## Tasks to complete:
1. Summarize the passage on the FAIR data webinar in two sentences.
2. Carry on the passage on the FAIR data webinar, starting after its final sentence.

Put FAIR principles into practice and enjoy your data!
There is a growing demand for quality criteria for research datasets stored, managed and shared in reliable and trustworthy way. The FAIR Data in Trustworthy Data Repositories Webinar - held on 12-13 December, 2016 - shed light on FAIR principles, Trustworthy Digital Repositories and a possible way of operationalizing the FAIR principles.
During the webinar, Dr Peter Doorn (from Data Archiving and Networked Services: DANS) and Dr Ingrid Dillo (DANS) presented and compared the two sets of principles and discussed their tangible operationalization.
The presenters would highly appreciate feedback from the audience on the ideas regarding matching between FAIR principles and Trustworthy Digital Repositories. The Webinar was co-organised by DANS, EUDAT and OpenAIRE.
Many might have a question: Everybody wants to play FAIR research, but how do we put the principles into practice?

## Given information:
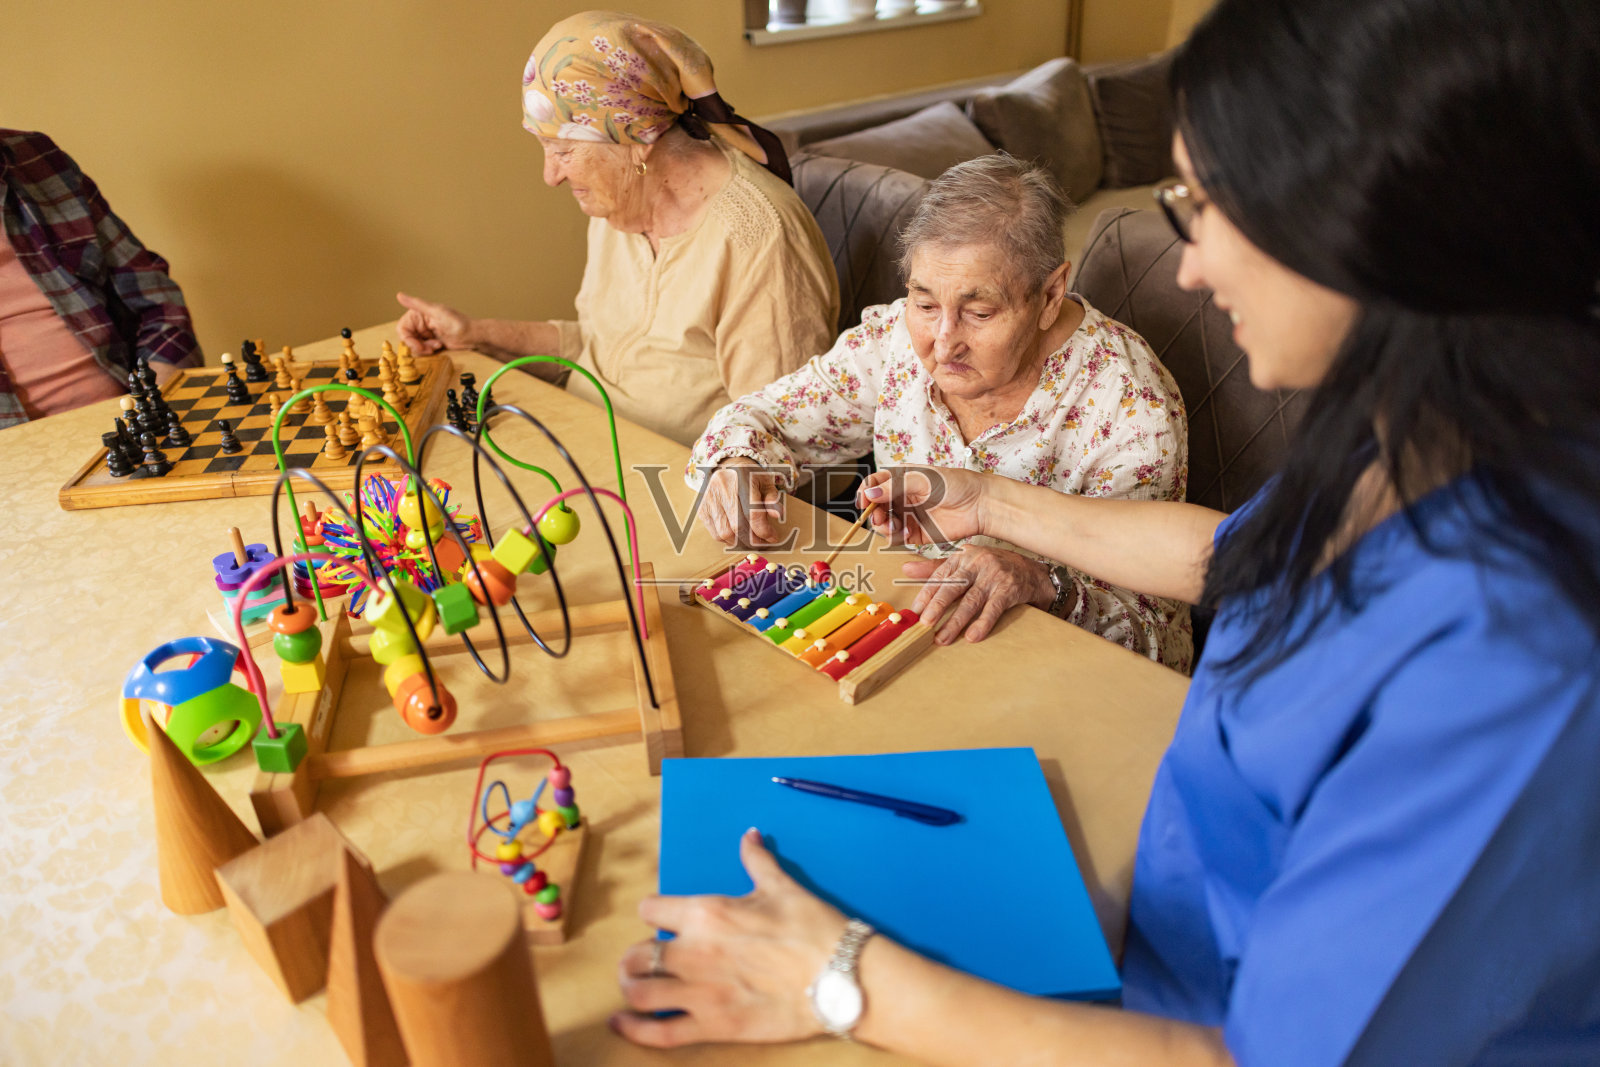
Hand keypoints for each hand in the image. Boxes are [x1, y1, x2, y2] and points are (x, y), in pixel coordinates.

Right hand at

## Answer section:
1. A webinar on FAIR Data in Trustworthy Data Repositories, held on 12-13 December 2016 and co-organised by DANS, EUDAT and OpenAIRE, addressed the growing demand for quality criteria for research datasets and explored how the FAIR principles might be put into practice. In it, Dr Peter Doorn and Dr Ingrid Dillo of DANS presented and compared the FAIR principles with those for Trustworthy Digital Repositories, discussed how to operationalize them, and invited feedback from the audience on matching the two.

2.
There is a growing demand for quality criteria for research datasets. A number of approaches and recommendation to tackling this issue are proposed by DSA (Data Seal of Approval for data repositories) and FAIR (Findable, Accessible, Interoperable and Reusable) principles. These two recommendations do not make value judgements about the content of datasets, but rather qualify the fitness for data reuse in an impartial and measurable way.
By bringing the ideas of the DSA and FAIR together - that get as close as possible to giving quality criteria for research data - you will be also able to perform an operationalization of DSA & FAIR principles in any certified Trustworthy Digital Repository.
FAIR Guiding Principles versus DSA
In 2014 the FAIR Guiding Principles were formulated. The well-chosen FAIR acronym is highly attractive: it is one of these ideas that almost automatically get stuck in your mind once you have heard it. In a relatively short term, the FAIR data principles have been adopted by many stakeholder groups, including research funders.
The FAIR principles are remarkably similar to the underlying principles of the aforementioned DSA (2005) that asserts that the reliable data:
- can be found on the Internet,
- are accessible (clear rights and licenses),
- are in a usable format [there is no universal agreement, general exists],
- are identified in a unique and persistent way so that they can be referred to.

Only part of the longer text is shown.